*TRY IT:* From the line containing "ritius, PIM Capital" down to the last line of the data, output each line word for word and include nothing else.

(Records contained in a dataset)
☆ ☆ ☆ ☆ ☆ ☆ ☆

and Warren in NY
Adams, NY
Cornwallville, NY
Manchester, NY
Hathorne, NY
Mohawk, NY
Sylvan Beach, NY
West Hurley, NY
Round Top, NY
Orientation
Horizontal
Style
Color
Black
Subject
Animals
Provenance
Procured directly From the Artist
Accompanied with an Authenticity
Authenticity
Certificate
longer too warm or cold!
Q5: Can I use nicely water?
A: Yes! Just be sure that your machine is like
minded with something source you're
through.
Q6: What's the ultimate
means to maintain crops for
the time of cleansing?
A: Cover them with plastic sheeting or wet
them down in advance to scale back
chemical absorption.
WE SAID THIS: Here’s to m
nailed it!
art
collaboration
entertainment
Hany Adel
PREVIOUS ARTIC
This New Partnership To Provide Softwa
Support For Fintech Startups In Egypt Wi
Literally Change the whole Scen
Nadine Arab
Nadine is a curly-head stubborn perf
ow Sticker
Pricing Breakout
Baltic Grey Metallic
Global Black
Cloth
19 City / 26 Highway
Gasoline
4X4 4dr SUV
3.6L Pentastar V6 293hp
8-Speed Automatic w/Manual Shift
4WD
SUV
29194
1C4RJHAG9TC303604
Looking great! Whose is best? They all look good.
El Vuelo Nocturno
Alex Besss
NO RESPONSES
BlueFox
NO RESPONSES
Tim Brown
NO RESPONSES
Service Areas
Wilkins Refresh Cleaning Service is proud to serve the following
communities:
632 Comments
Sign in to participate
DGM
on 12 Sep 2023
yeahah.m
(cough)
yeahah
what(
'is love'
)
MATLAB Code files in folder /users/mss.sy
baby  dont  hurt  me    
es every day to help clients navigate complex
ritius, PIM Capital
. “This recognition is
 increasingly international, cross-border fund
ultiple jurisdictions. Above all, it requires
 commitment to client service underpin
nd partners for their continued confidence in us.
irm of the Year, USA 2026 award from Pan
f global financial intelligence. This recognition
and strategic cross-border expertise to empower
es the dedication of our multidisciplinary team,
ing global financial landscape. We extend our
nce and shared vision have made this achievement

☆ ☆ ☆ ☆ ☆ ☆ ☆

*RESPONSE AREA:*
ritius, PIM Capital
. “This recognition is
 increasingly international, cross-border fund
ultiple jurisdictions. Above all, it requires
 commitment to client service underpin
nd partners for their continued confidence in us.
irm of the Year, USA 2026 award from Pan
f global financial intelligence. This recognition
and strategic cross-border expertise to empower
es the dedication of our multidisciplinary team,
ing global financial landscape. We extend our
nce and shared vision have made this achievement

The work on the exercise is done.